Why do all of these guys try to sell themselves as having been special forces?   So sad.


----------



## rupton (Jun 29, 2005)

arnisador said:
			
		

> He's got some very young-looking senseis on the Staff page.


AAAAAAAA, yeah! definitely.


----------



## DavidCC (Jun 29, 2005)

Doc said:
			
		

> Interestingly, most recently Mr. Stewart has taken to claiming he teaches SL-4 *AND* 5. ...


"oh yeah, 220, 221 , whatever it takes" LOL 

or, even better

"it goes to eleven, it's one louder"


----------



## Dan G (Jun 29, 2005)

ThirdDegreeBurn said:
			
		

> I don't believe those bottom two, at least, should be called Sensei. They may, or may not, be instructors (I should hope it would be only the children's classes), but calling someone so young "Sensei" before they've even hit puberty seems to me to be an insult to the word.


I agree, it is quite literally an insult to the word "Sensei". "Sensei" when written conventionally in Japanese characters carries the literal meaning of "Earlier Born". Whilst the word "Sensei" is used more broadly in Japan for persons who teach, or who have special knowledge or status (doctors, lawyers, experts in a particular hobby or pastime etc) it would be only be used towards someone pre-pubescent for the purposes of sarcasm or comedy!

To call oneself "Sensei" is the height of presumption in Japan, no matter how old or learned one is. It is an honorific title that is given out of respect and courtesy, but cannot ever be assumed, insisted on, or ever used in reference to oneself. (On the other hand to omit the title "Sensei" can be exceptionally rude...)

By way of example, when teaching Junior High in Japan the single most insulting experience I had was when a child called me "Dan-San" (i.e. Mr. Dan, fine if used by an aquaintance unconnected with my work, but a definite no no from a pupil) rather than the absolutely obligatory "Dan-Sensei" in front of the class, knowing that I couldn't correct him, or even show irritation without making a fool of myself. (Smart kid - and I secretly respected the bad attitude, even if he was a nightmare to teach).

The only dafter use of Japanese language in martial arts taught in the West that I can think of is the word "Kiai" (loosely translated as "shout"). As an instruction it is fine, and arguably conveys greater depth of meaning than when translated into English, but if it would be plain bizaare to watch a class of adults marching up and down a room bellowing out "Shout!" at the top of their voice it is even weirder to see people do exactly the same, but with a lousy accent in a language they neither speak nor understand... (and grunting Ossssu! is equally freaky... on a par with screaming "Dude!" or "Allright mate!" when doing techniques) :erg: 

I understand the value of respecting the cultural origins of an art, but using words from another language without understanding the meaning, or often the complex underlying social codes and values behind them ends up making a mockery of the whole exercise.

IMHO one of the best things SGM Parker did for martial arts was having the confidence to teach exclusively in English... so much smarter to concentrate on the message and not the medium!

rant over,

respectfully,:asian: 

Dan


----------



## MisterMike (Jul 28, 2005)

Dan G said:
			
		

> IMHO one of the best things SGM Parker did for martial arts was having the confidence to teach exclusively in English... so much smarter to concentrate on the message and not the medium!
> 
> rant over,
> 
> ...



I think he did that for his own system, not all of martial arts.
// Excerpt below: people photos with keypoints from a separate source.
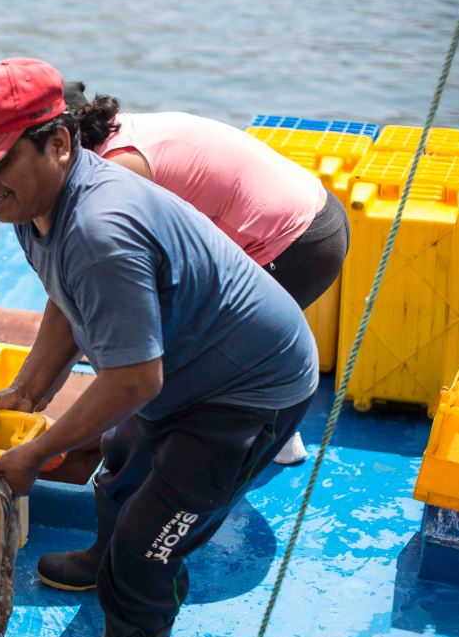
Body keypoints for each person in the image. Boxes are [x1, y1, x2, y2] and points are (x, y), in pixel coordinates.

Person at [0, 58, 317, 637]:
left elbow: (135, 380)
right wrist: (30, 386)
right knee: (117, 465)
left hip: (251, 392)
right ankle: (93, 565)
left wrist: (39, 453)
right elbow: (66, 296)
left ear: (58, 144)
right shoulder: (34, 207)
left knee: (146, 552)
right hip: (189, 366)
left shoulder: (100, 226)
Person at [66, 83, 350, 466]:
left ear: (57, 146)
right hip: (320, 214)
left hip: (295, 243)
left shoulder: (117, 170)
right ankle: (275, 429)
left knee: (184, 353)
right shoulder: (118, 131)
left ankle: (249, 441)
He wanted an American version of what has been for centuries a culture and product of the East.

Not only isn't there foreign words, but no bowing, addressing teachers properly (most schools go back to what you referred to as "Mr. Mike," "Mr. Dan," etc.

I do not think he "added" anything by the way of discipline to the Martial Arts, but he certainly created an American version of it all.


----------